▸ Information
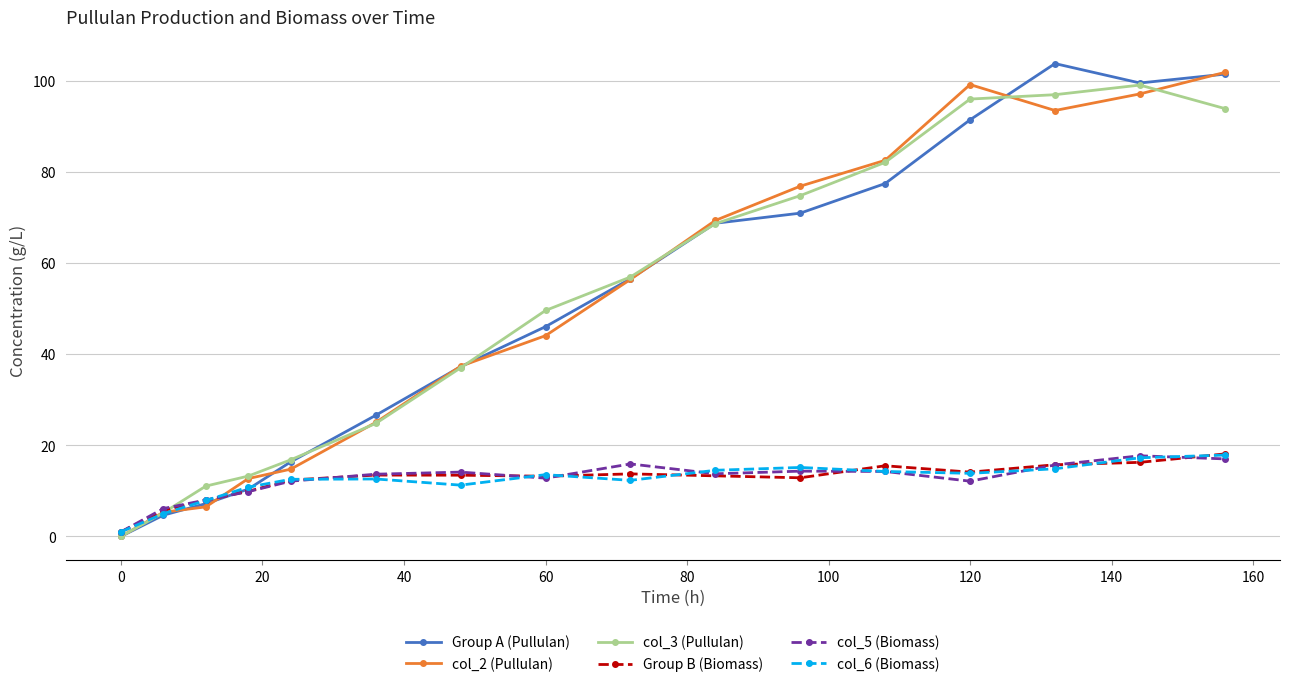

The Group A (Pullulan) series shows 47.9 at 0. True or false?

False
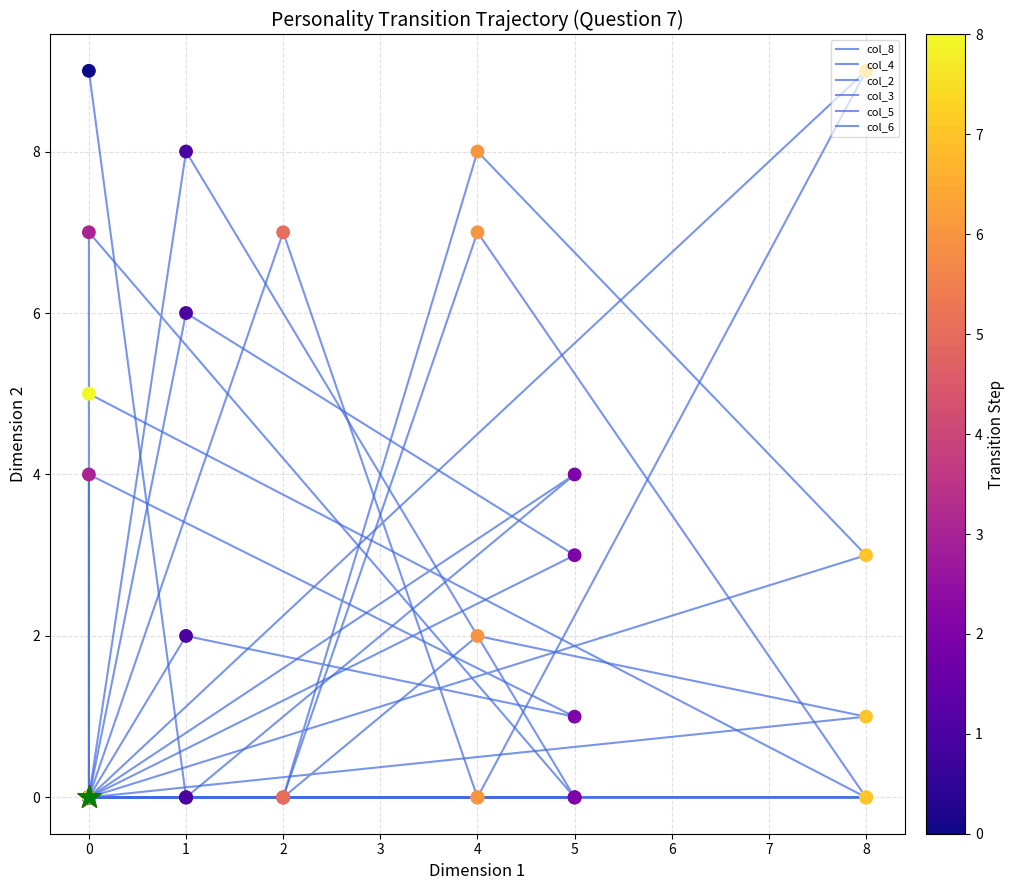

Which series has the largest total across all categories?

col_8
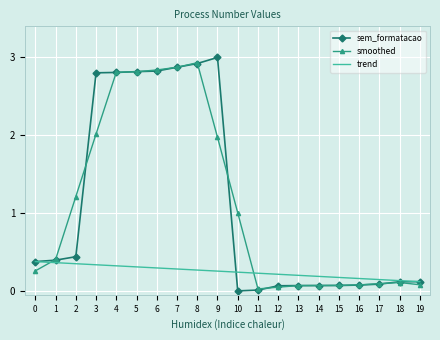

True or false: sem_formatacao has a value of 0.0 at 11.

True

▸ Assignment
Switch each "series" in the material above to "dataset" and write the material out again with everything else unchanged. Leave out the pictures.

▸ Written answer
The Group A (Pullulan) dataset shows 47.9 at 0. True or false?

False

Which dataset has the largest total across all categories?

col_8

True or false: sem_formatacao has a value of 0.0 at 11.

True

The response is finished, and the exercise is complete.